# Exercise A
In the Bitcoin market commentary below, rewrite the passage starting at "Funding rate is" and ending at "data says otherwise.", substituting "compressed spring" for "coiled spring".

# Supplied text
-*-*-

BTC is trading at a critical juncture on the 4-hour chart, and the data is telling a story that contradicts the panic. RSI sits at 31.05 — not quite capitulation territory, but definitely in the oversold camp. MACD remains negative at -374.77, histogram showing -296.55, and the bias is officially bearish. EMA 9 at USD 67,290 is below EMA 21 at USD 67,726, confirming the short-term downtrend.
But here is what matters: zero liquidations in the past 24 hours. Not a single long or short got rekt. That does not happen in a market that is truly breaking down — it happens when everyone is already on the sidelines or too scared to touch leverage.
While retail panics, the data shows net inflow of USD 2.96 million on Ethereum alone over the past 12 hours. That is 105 inflow transactions totaling USD 3.21 million against 149 outflow transactions at just USD 249,569. Two whale transfers exceeding USD 1 million were detected, both heading to Binance.
Let me translate: the smart money is accumulating during this dip. Exchange wallets are seeing net positive inflow, which historically precedes price appreciation when sentiment is this bearish.
Funding rate is slightly positive at 0.0069% per 8h, not the negative funding that typically signals capitulation. Open interest is stagnant at USD 5.26 billion with zero change in 24 hours. This is not a squeeze setup — it is a coiled spring. No one is getting liquidated because no one is leveraged.
Fear & Greed printing 5 (Extreme Fear) — down from 10 last week. The crowd is terrified. The data says otherwise.
The question is not whether this reverses — it is who gets positioned first. You can wait for CNBC to tell you the bottom. They will. Three weeks from now.
NFA. DYOR. But if you are ignoring this setup, good luck.

-*-*-

# Records provided
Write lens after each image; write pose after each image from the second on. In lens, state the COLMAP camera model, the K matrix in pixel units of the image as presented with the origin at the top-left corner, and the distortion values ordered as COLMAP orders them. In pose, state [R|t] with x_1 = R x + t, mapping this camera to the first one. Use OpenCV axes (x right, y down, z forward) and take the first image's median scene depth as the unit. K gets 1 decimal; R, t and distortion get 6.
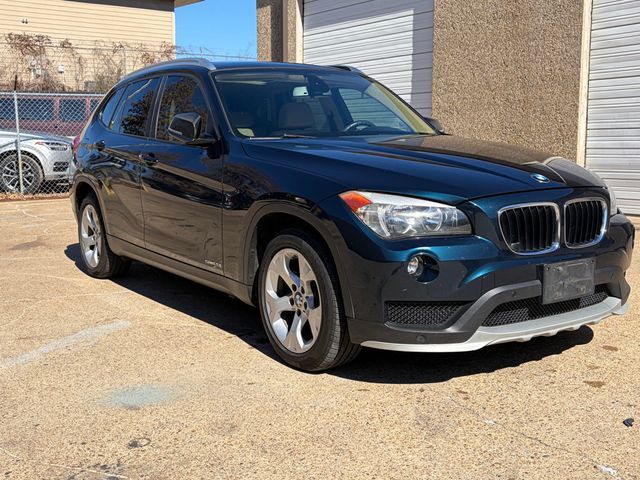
lens RADIAL K [[744.5, 0, 320.0], [0, 744.5, 240.0], [0, 0, 1]] dist [0.023681, -0.035444]
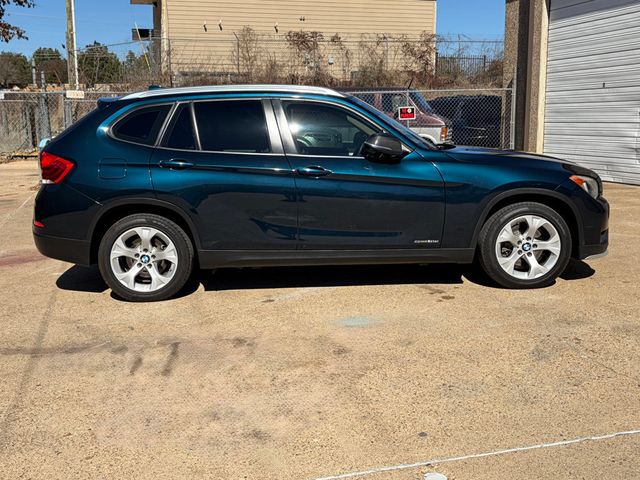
lens RADIAL K [[744.5, 0, 320.0], [0, 744.5, 240.0], [0, 0, 1]] dist [0.023681, -0.035444]
pose [[0.940951, 0.046318, -0.335360, 0.041819], [-0.036870, 0.998725, 0.034487, -0.002885], [0.336530, -0.020086, 0.941459, -0.102912]]
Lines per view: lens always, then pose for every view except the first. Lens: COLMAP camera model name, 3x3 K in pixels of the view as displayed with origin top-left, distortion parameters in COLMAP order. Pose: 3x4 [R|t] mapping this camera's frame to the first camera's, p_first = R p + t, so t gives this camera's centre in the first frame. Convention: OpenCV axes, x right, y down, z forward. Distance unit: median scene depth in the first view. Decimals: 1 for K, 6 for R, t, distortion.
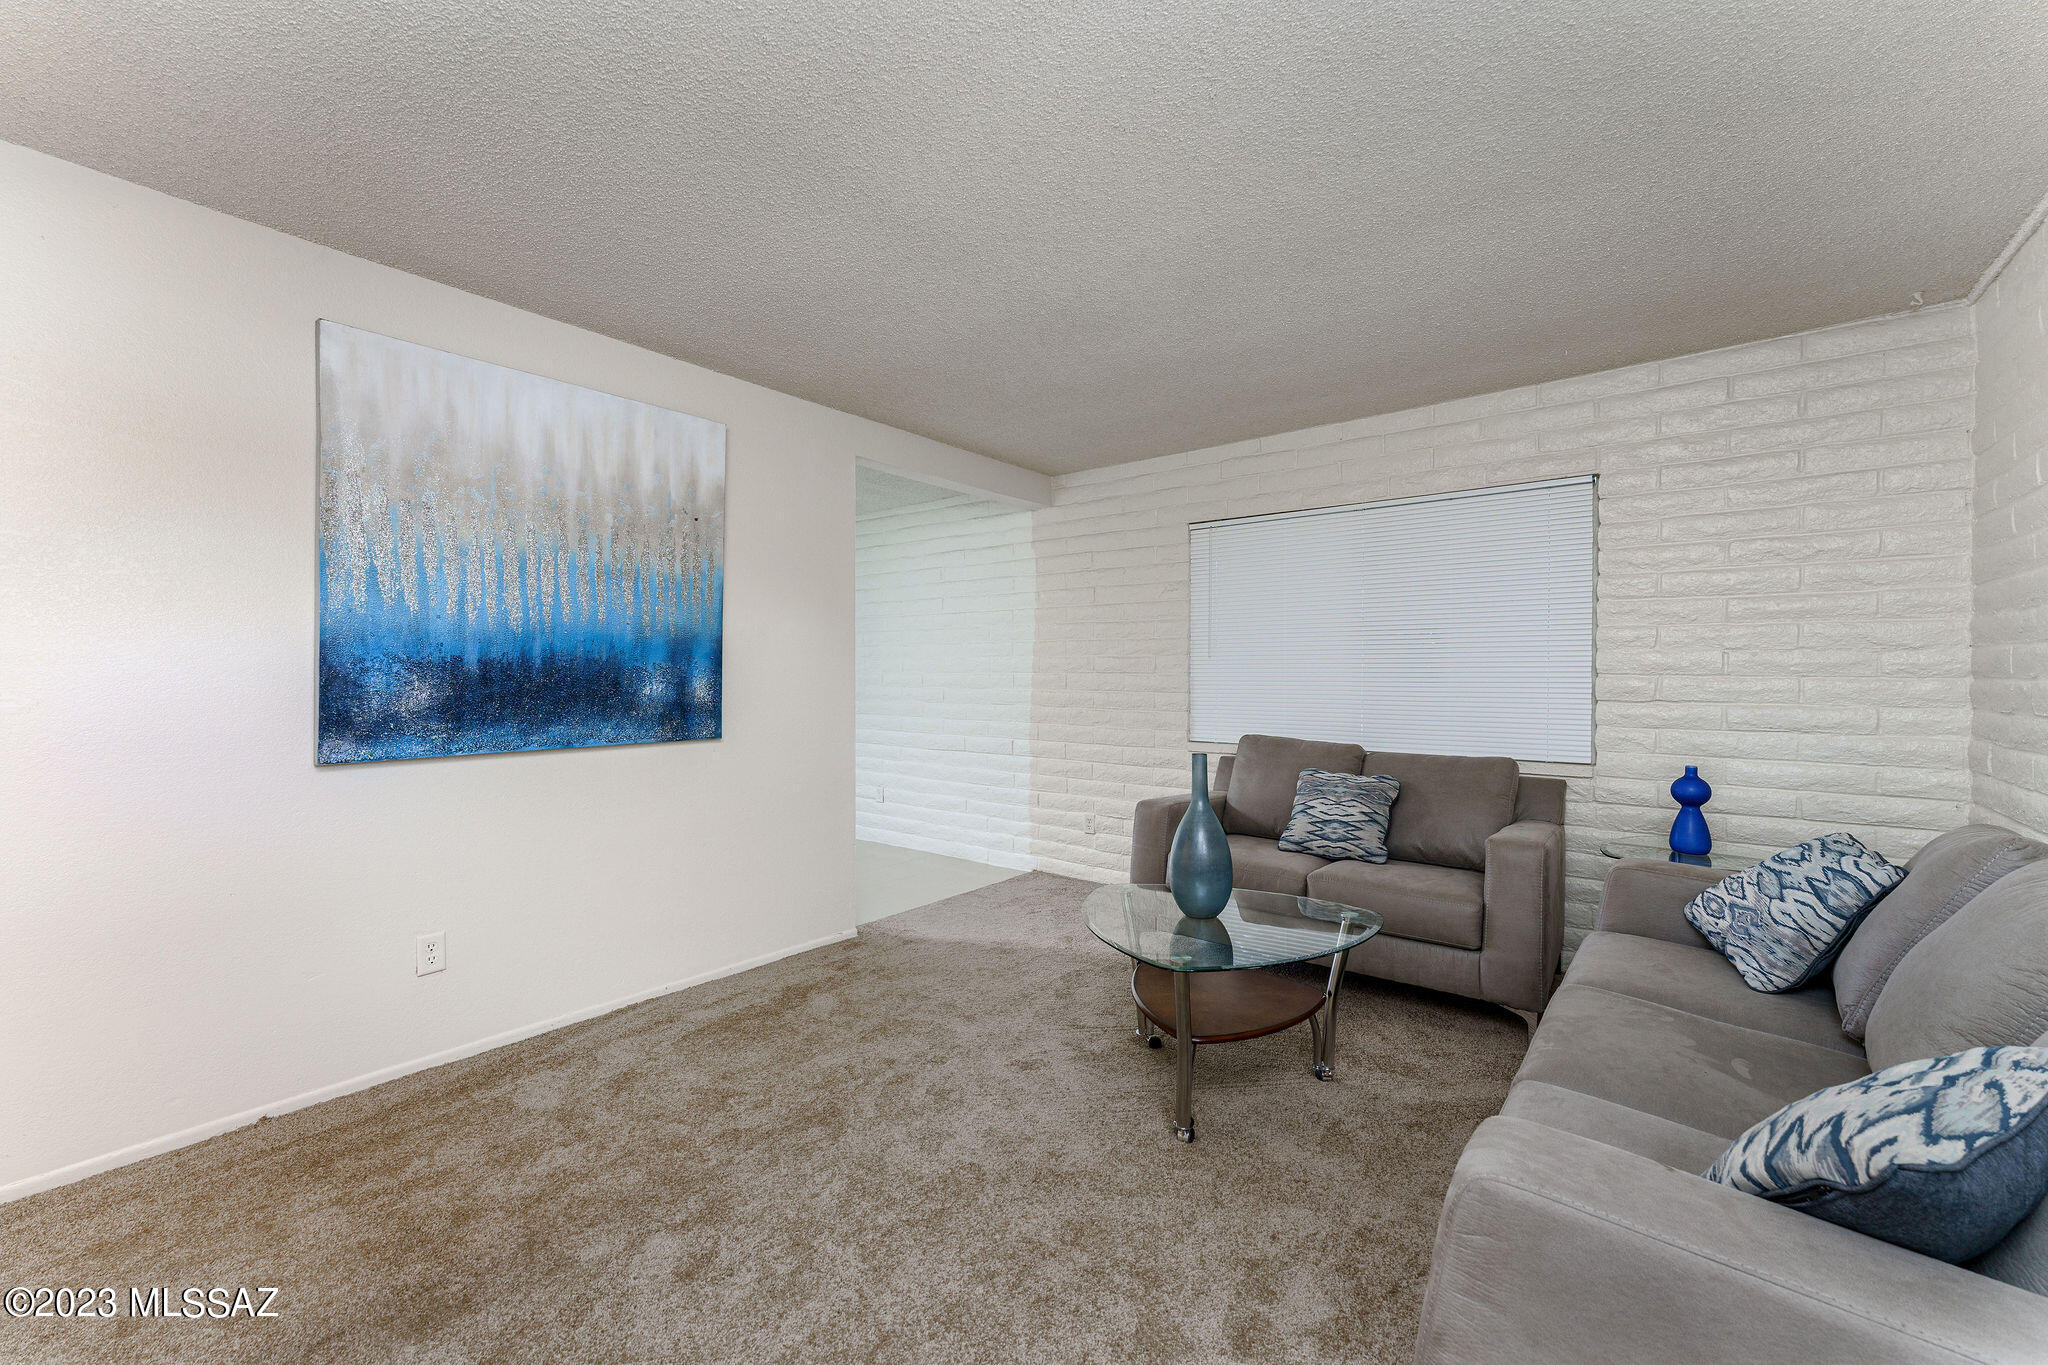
lens RADIAL K [[824.7, 0, 1024.0], [0, 824.7, 682.5], [0, 0, 1]] dist [-0.001922, 0.000023]
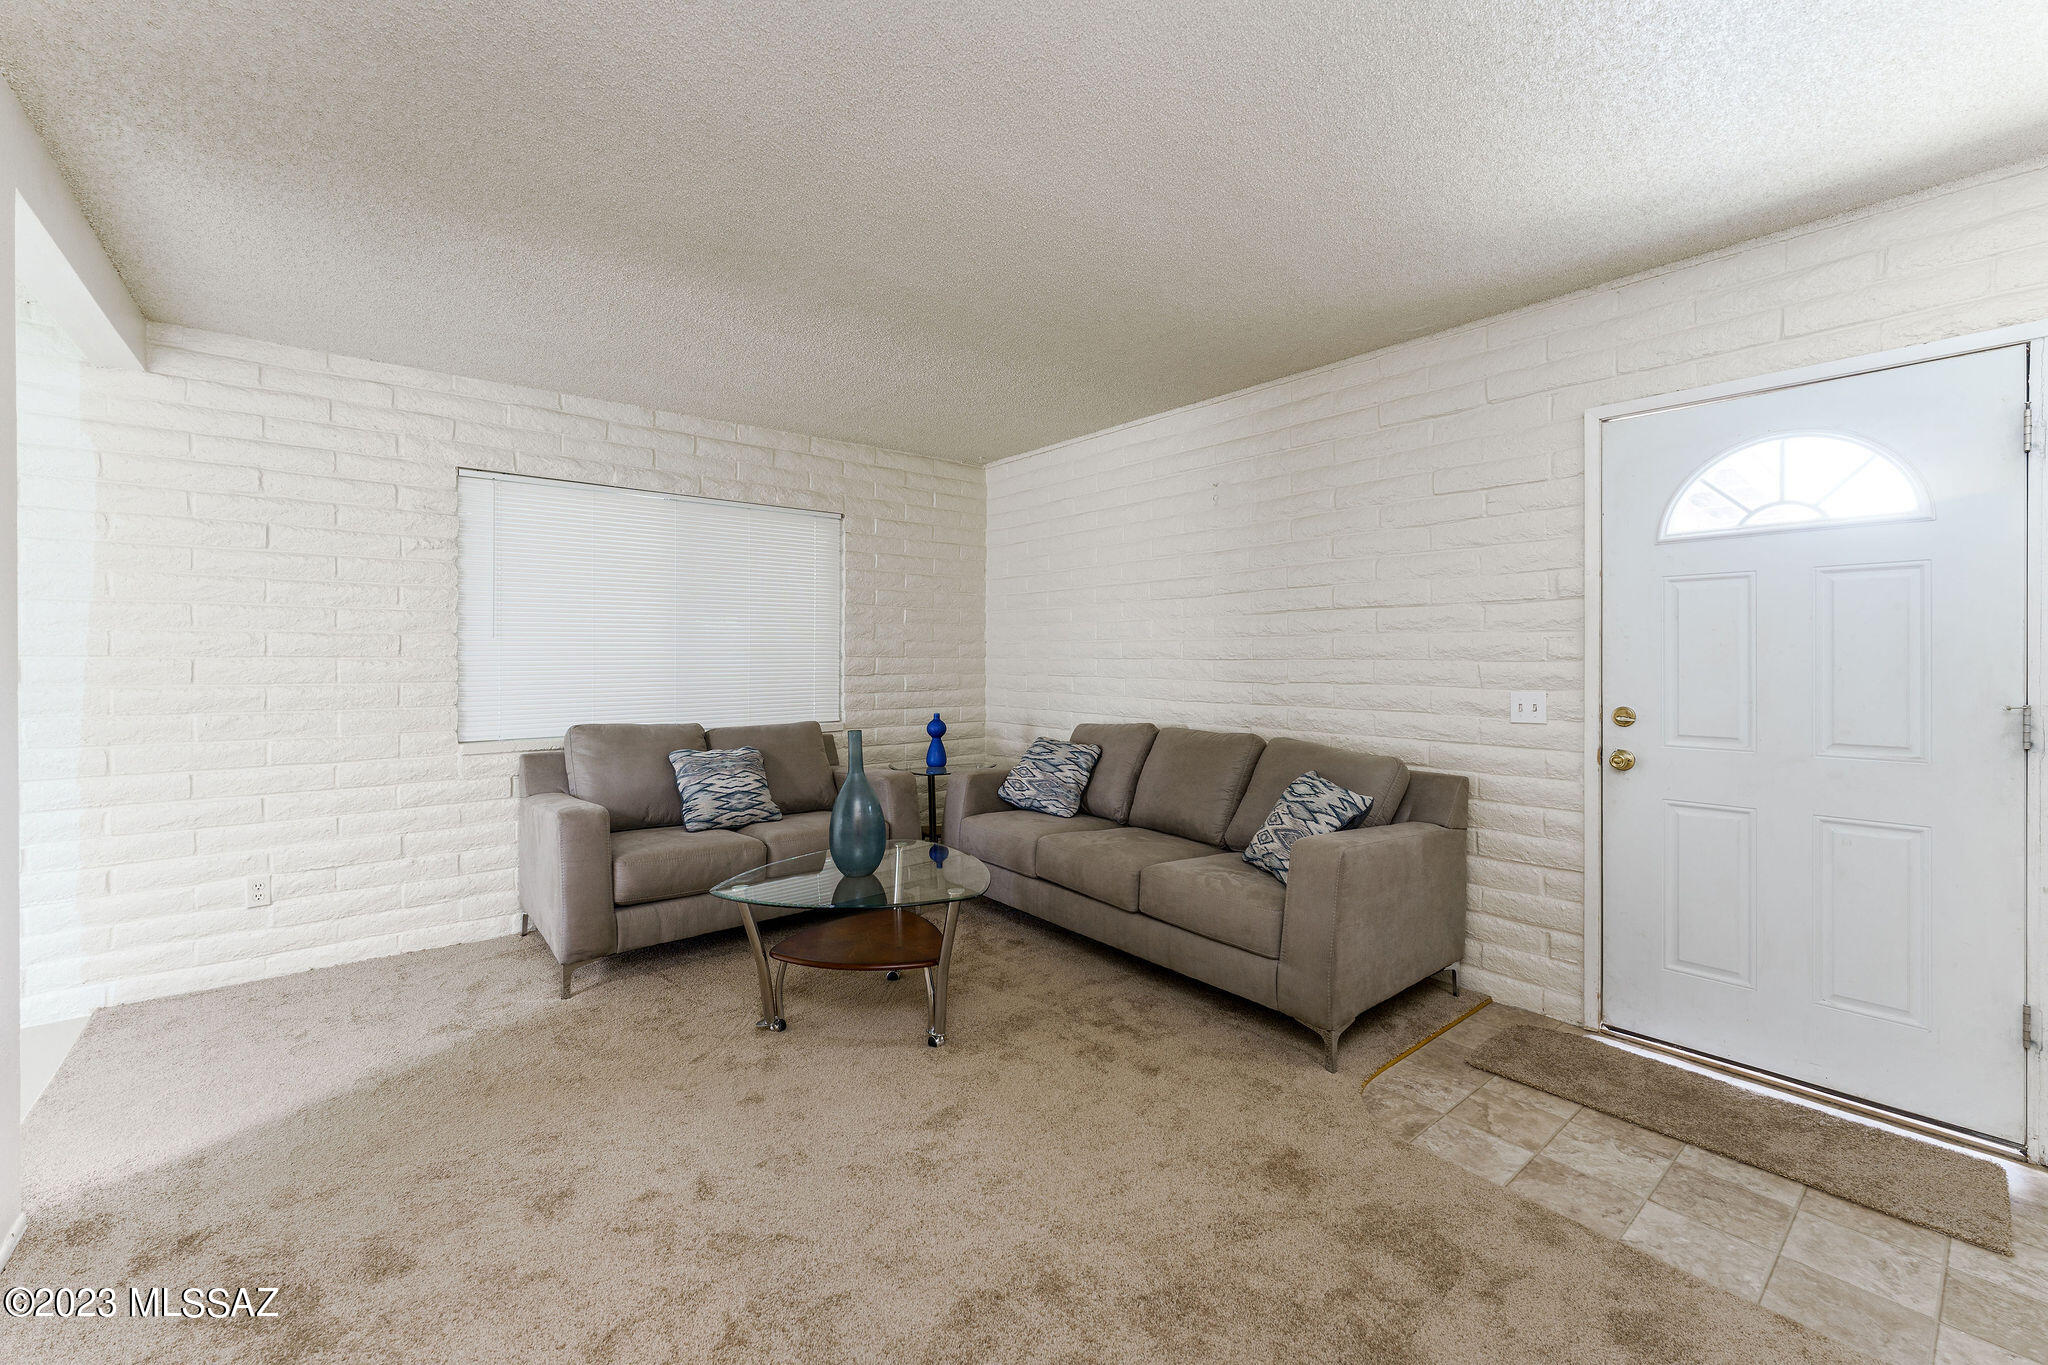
lens RADIAL K [[824.7, 0, 1024.0], [0, 824.7, 682.5], [0, 0, 1]] dist [-0.001922, 0.000023]
pose [[0.203011, -0.032532, 0.978636, -0.605504], [0.012819, 0.999451, 0.030565, -0.005320], [-0.979093, 0.006341, 0.203316, 0.406876]]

-*-*-

# Exercise B
Find every line in the records above that contains the string "model", matching case exactly, and copy each of those lines.

# Exercise response A
Funding rate is slightly positive at 0.0069% per 8h, not the negative funding that typically signals capitulation. Open interest is stagnant at USD 5.26 billion with zero change in 24 hours. This is not a squeeze setup — it is a compressed spring. No one is getting liquidated because no one is leveraged.
Fear & Greed printing 5 (Extreme Fear) — down from 10 last week. The crowd is terrified. The data says otherwise.

# Exercise response B
Write lens after each image; write pose after each image from the second on. In lens, state the COLMAP camera model, the K matrix in pixel units of the image as presented with the origin at the top-left corner, and the distortion values ordered as COLMAP orders them. In pose, state [R|t] with x_1 = R x + t, mapping this camera to the first one. Use OpenCV axes (x right, y down, z forward) and take the first image's median scene depth as the unit. K gets 1 decimal; R, t and distortion get 6.
Lines per view: lens always, then pose for every view except the first. Lens: COLMAP camera model name, 3x3 K in pixels of the view as displayed with origin top-left, distortion parameters in COLMAP order. Pose: 3x4 [R|t] mapping this camera's frame to the first camera's, p_first = R p + t, so t gives this camera's centre in the first frame. Convention: OpenCV axes, x right, y down, z forward. Distance unit: median scene depth in the first view. Decimals: 1 for K, 6 for R, t, distortion.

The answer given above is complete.